What makes Mr. Kline’s figure more than a poster girl for a “we-can-beat-cancer” cliché? Ms. Lombardo’s wary expression after she has lit the fuse to blow cancer to smithereens. “Here goes nothing,” she seems to be saying, “but what the hell?” Despite her bravado and the artist’s comic approach, the proximity of the bomb to her head feels ominous.

A number of the more poignant paintings sponsored by Brushes With Cancer confront loss more overtly. With a nod to Picasso, “Our Tangled Stories” depicts two closely aligned heads and torsos. To accompany it, Virginia Champoux-Sokoloff describes her mother’s 20-year-old struggle with breast cancer and then her different approach to the disease. Might the two figures represent the daughter, wide-eyed, and her dead mother, shut-eyed? Or they could be Ms. Champoux-Sokoloff before and after her mother’s death.

But the artist Ishita Banerjee states that in the aftermath of a double mastectomy Ms. Champoux-Sokoloff suffered the loss of her husband to lung failure. From this perspective, the two interfused figures signify the patient and her beloved spouse. Circling lines radiate out from the center of both chests — two breasts, two lungs, a breast and a lung — to portray the intimacy of the living and the dead. A doubled yet single being in mourning, one cannot move without the other.

Ofer Katz undertook not a Cubist but an impressionist approach to grieving in his otherworldly painting “Things I wanted to tell you — Mark and Aliza Ainis at The Dead Sea.” The artist explains that Aliza’s father passed away after a long struggle with cancer on the day of her high school graduation and that she missed being able to tell him about her ongoing life. Mr. Katz “wanted to create a scene that manifests the absence of conversation, but with a presence of deep paternal love.” His consolation for her regret over unspoken words takes the form of a primal scene of numinous beauty.
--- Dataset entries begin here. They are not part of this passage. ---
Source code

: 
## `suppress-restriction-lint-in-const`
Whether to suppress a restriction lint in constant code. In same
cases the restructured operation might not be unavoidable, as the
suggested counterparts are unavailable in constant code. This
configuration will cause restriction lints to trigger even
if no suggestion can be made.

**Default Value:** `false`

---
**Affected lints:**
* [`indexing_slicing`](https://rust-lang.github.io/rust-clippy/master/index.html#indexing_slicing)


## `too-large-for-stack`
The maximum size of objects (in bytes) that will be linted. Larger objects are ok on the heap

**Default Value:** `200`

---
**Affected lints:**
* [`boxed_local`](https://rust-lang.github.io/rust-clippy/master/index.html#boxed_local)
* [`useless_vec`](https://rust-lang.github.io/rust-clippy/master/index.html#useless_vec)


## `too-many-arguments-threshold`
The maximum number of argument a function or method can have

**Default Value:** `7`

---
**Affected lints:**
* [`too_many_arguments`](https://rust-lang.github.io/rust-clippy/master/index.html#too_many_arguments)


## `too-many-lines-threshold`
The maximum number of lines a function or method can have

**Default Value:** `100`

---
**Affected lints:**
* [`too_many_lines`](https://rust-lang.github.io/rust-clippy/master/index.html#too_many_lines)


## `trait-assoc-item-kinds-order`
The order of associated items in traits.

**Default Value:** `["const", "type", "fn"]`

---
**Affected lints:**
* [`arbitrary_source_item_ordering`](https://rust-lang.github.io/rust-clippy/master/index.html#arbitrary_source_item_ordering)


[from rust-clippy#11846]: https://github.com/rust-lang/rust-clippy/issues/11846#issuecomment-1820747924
Awash in the blues that connect the sky with the landscape and the water, the father at the piano cradles his infant daughter in his lap while playing her a tune by the light of the silvery moon. Preserved on canvas, father and child reside together in what Freud called the oceanic: the sense of unbounded limitlessness, of being merged with each other and the external world. No one can drown in the Dead Sea, most people believe, because of its high salt content, though it is impossible not to anticipate the pianist and his swaddled baby sinking into the unfathomable depths of memory.

Like Frida Kahlo, who painted flowers so they would not die, the participants in Brushes With Cancer illuminate the meaning of Thomas Merton’s statement that “Art enables us to find ourselves and lose ourselves at the same time.”

Susan Gubar, who has been dealing with ovarian cancer since 2008, is distinguished emerita professor of English at Indiana University. Her latest book is “Late-Life Love.”